About this exercise.
Find the lines in the records that carry the word "Ankara". Copy each one.

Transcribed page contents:
==========

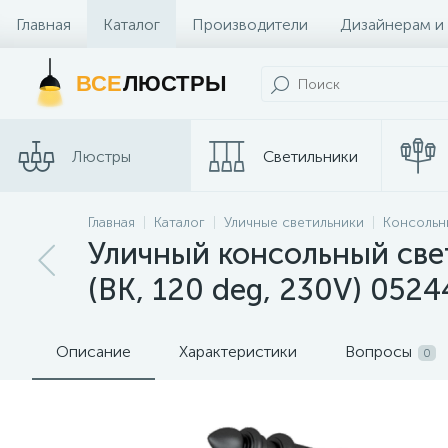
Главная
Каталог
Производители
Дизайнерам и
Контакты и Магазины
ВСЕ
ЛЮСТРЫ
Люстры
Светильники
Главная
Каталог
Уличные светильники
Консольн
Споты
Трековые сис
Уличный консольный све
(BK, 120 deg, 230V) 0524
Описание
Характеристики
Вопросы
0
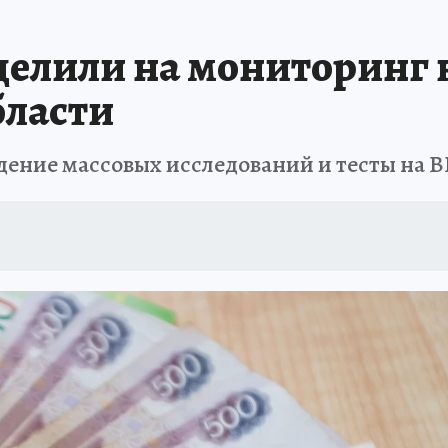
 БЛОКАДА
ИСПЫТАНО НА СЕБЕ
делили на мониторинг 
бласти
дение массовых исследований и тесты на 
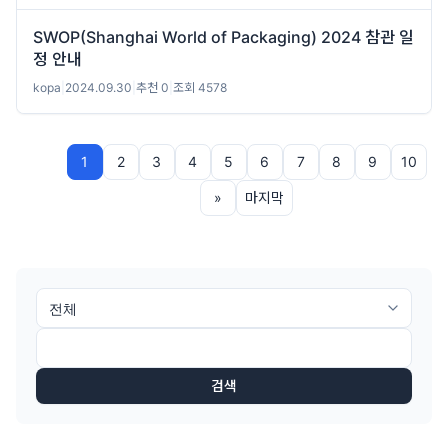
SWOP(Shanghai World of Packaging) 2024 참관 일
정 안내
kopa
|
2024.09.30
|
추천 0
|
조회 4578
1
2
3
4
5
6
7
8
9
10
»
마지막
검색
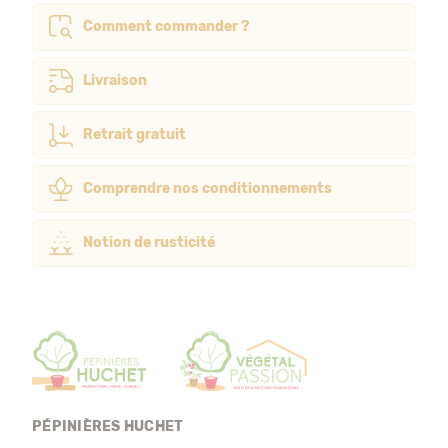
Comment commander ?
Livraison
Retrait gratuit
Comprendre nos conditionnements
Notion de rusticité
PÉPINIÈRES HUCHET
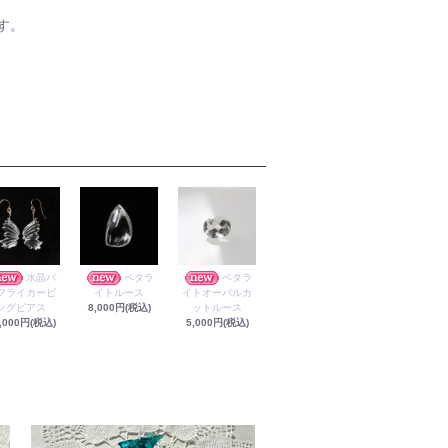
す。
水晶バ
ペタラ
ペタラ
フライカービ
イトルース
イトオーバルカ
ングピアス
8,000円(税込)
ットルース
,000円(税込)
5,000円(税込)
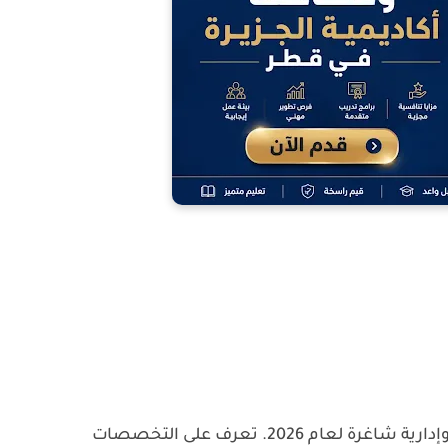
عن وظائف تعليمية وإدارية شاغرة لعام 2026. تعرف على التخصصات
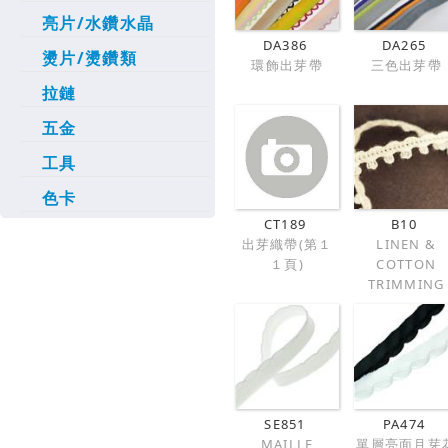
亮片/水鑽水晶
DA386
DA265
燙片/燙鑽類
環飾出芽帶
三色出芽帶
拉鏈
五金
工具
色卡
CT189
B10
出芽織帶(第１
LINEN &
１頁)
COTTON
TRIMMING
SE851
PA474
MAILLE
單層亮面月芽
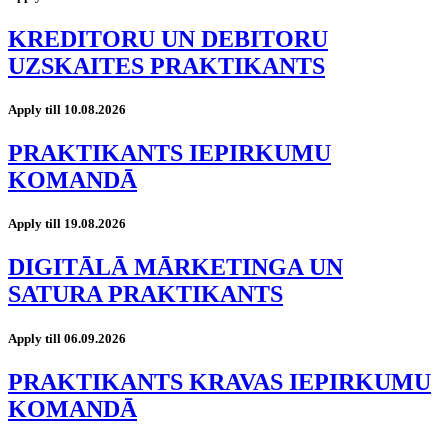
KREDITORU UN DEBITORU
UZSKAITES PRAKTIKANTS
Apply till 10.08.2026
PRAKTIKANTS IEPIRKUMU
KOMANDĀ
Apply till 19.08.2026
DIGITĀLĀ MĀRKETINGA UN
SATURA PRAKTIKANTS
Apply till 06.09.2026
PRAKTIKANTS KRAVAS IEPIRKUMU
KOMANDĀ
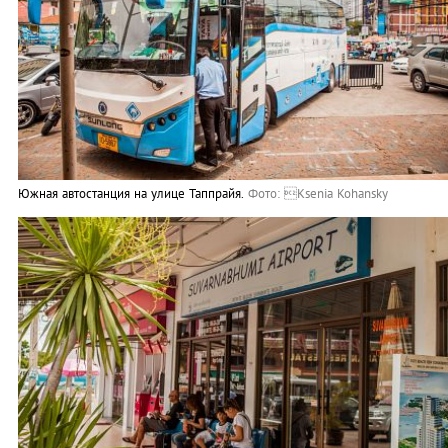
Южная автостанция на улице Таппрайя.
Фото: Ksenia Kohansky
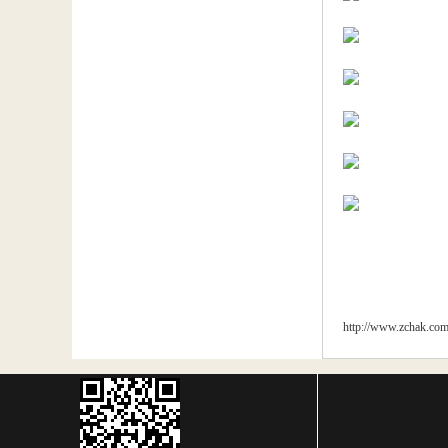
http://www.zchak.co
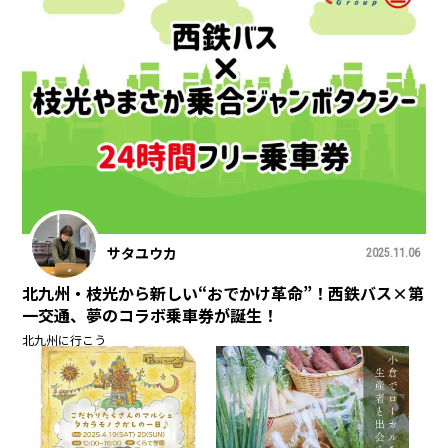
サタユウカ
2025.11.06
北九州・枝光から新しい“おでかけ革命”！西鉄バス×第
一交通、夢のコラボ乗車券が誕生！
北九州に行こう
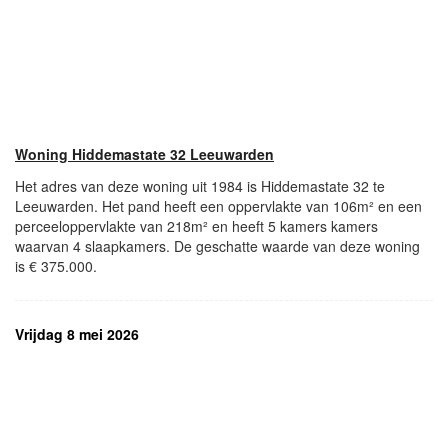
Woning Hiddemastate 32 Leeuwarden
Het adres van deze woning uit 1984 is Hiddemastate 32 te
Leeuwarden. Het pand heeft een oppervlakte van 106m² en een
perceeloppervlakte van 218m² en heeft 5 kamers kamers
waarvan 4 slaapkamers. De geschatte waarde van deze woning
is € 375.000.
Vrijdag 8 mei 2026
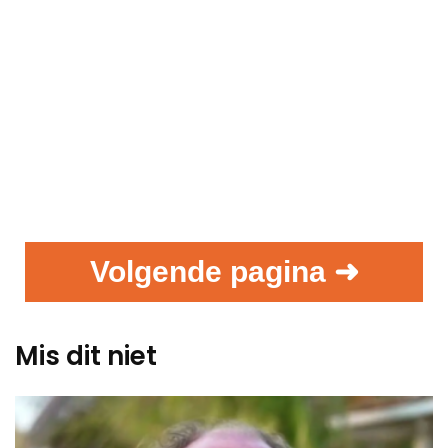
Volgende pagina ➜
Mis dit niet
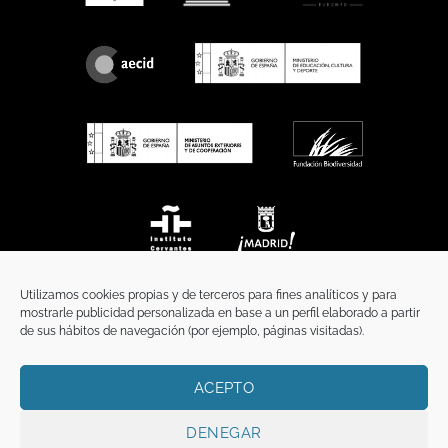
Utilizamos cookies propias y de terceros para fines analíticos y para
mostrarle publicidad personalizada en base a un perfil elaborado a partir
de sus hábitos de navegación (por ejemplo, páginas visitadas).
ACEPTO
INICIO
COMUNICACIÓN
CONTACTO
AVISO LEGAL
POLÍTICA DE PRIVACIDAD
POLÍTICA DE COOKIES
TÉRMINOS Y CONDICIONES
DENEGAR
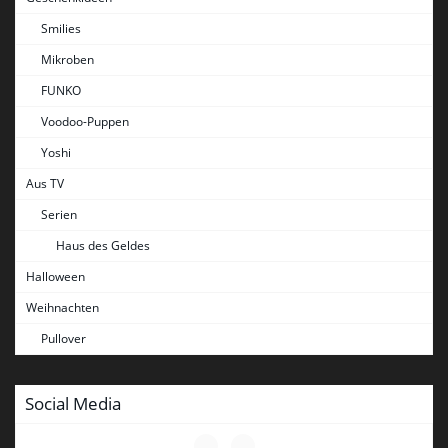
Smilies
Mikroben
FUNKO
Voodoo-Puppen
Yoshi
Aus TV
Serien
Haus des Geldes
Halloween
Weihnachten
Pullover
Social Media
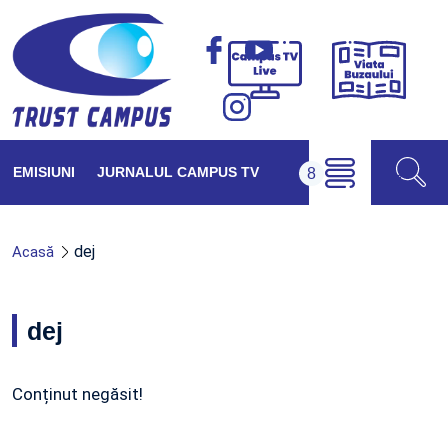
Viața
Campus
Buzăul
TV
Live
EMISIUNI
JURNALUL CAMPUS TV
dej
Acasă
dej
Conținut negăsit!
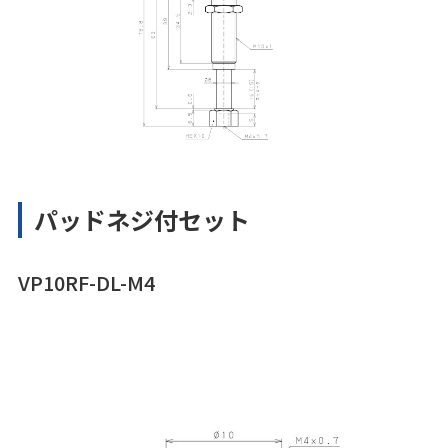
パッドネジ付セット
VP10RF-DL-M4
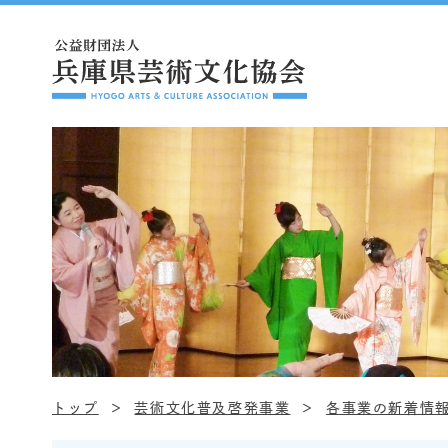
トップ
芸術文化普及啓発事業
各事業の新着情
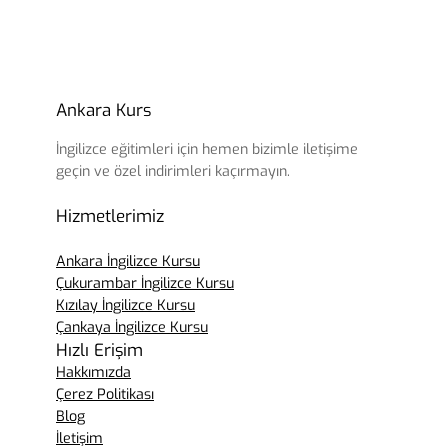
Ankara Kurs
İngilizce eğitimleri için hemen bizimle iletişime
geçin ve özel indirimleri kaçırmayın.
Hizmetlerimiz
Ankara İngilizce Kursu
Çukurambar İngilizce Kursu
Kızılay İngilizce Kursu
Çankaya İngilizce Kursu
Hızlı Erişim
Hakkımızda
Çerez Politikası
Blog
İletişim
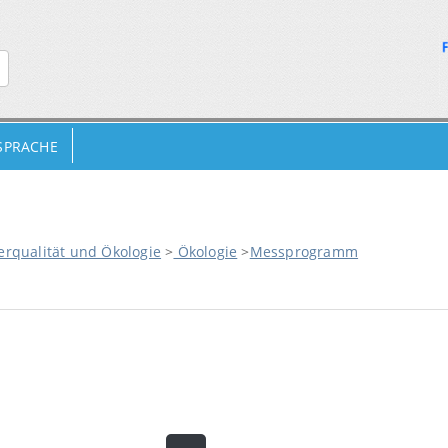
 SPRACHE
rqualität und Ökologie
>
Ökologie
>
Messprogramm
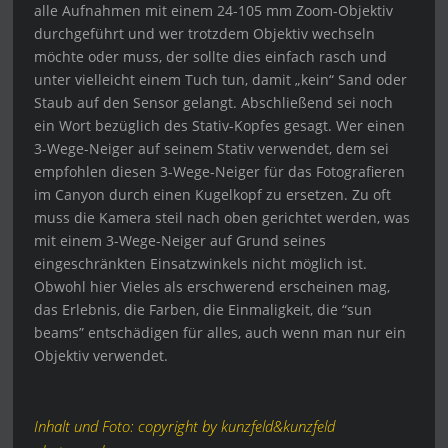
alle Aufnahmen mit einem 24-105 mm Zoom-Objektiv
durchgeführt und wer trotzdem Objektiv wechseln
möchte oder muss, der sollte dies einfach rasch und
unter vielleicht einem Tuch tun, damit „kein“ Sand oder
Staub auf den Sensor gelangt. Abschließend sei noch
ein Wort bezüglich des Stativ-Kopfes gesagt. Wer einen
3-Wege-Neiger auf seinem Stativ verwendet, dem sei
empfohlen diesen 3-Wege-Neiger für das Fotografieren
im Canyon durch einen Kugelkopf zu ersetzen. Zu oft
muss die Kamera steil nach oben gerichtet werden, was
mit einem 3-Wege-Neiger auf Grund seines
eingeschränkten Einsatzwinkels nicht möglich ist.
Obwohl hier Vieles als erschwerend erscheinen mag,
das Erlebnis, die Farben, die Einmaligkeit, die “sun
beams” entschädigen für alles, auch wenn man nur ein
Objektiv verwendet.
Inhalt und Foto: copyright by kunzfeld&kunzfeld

==========

Response area.
Ankara Kurs
Ankara İngilizce Kursu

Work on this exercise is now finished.